Beffa agli alluvionati arriva la tassa sull’acqua

Comitati sul piede di guerra: «La gabella della bonifica è una presa per i fondelli» Il consigliere del consorzio Bacchiglione Brenta Vettorato accusa la Regione

di Andrea Canton

PONTE SAN NICOLO’

Nessuno sconto agli alluvionati. Nelle cassette della posta dei cittadini colpiti dal disastro del novembre 2010, nei giorni scorsi hanno cominciato a far capolino i bollettini per il pagamento del canone del Consorzio di Bonifica Bacchiglione.

Peccato che lo stesso Consorzio, lo scorso 4 ottobre, avesse chiesto alla Regione, da cui dipende, di esentare gli alluvionati, almeno per un anno, dal pagamento. Su tutte le furie Giovanni Vettorato, consigliere del Consorzio e promotore della richiesta. «La Regione, cui spettava l’ultima parola, ha completamente ignorato questa proposta. Capisco che l’acqua uscita dal fiume a Roncajette sia di responsabilità del Genio Civile, mentre la competenza del Consorzio si limiti alle acque interne, ma la Regione avrebbe dovuto, almeno per un anno, sostenere anche simbolicamente queste famiglie che hanno perso tutto». La quota da pagare si calcola in base ai metri quadrati di proprietà, tra terreni, case e fabbricati.

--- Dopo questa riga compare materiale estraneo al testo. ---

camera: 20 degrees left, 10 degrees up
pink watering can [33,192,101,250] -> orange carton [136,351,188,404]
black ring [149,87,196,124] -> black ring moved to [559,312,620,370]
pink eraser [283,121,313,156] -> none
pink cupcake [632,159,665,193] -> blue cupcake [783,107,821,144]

Una “tassa” cancellata nel 2010 che nessuno, l’anno scorso, ha dovuto pagare. «Come Berlusconi aveva promesso il taglio dell’Ici nel 2008 – commenta Vettorato – così Zaia, in campagna elettorale, aveva promesso il taglio del canone del Consorzio». Dopo il taglio l’alluvione, che rese necessario un brusco cambio di rotta, al fine di garantire la sicurezza idrogeologica a partire dai corsi d’acqua interni: «La Regione aveva inizialmente proposto che fossero i Comuni a pagare i Consorzi per le famiglie il cui canone fosse inferiore a 56 euro».

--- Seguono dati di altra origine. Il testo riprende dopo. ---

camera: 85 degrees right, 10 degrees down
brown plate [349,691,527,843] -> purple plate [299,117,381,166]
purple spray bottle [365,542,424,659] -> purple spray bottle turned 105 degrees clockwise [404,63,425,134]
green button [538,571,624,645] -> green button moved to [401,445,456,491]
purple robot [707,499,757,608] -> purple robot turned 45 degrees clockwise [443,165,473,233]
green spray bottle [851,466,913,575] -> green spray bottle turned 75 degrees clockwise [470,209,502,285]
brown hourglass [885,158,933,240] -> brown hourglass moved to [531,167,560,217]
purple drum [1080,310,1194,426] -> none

Ma lo stato disastroso delle finanze dei Comuni costrinse la giunta regionale a ripristinare, a partire da quest’anno, la tassa cancellata. Ma che a pagare, già nel 2012, siano anche gli alluvionati, a Vettorato non va proprio giù. A questo, per il consigliere sannicolese, si aggiunge un altro motivo di indignazione: «Gli abitanti del centro storico sono da sempre esentati dal pagamento del Consorzio di bonifica – spiega Vettorato – loro che abitano in quartieri dai quali le acque piovane defluiscono con facilità proprio verso Roncajette». E conclude: «È assurdo che un alluvionato di Ponte San Nicolò, Casalserugo o Bovolenta sia costretto a pagare quello che il proprietario di un appartamento in centro non ha mai pagato. Oltre al danno c’è la beffa».

Sulla stessa linea Anastasia Nariuzzi, alluvionata esponente del comitato di Roncajette: «Vedersi arrivare una bolletta con indicati riferimenti a bonifiche e salvaguardie idrogeologiche dei fabbricati ci pare proprio una presa per i fondelli».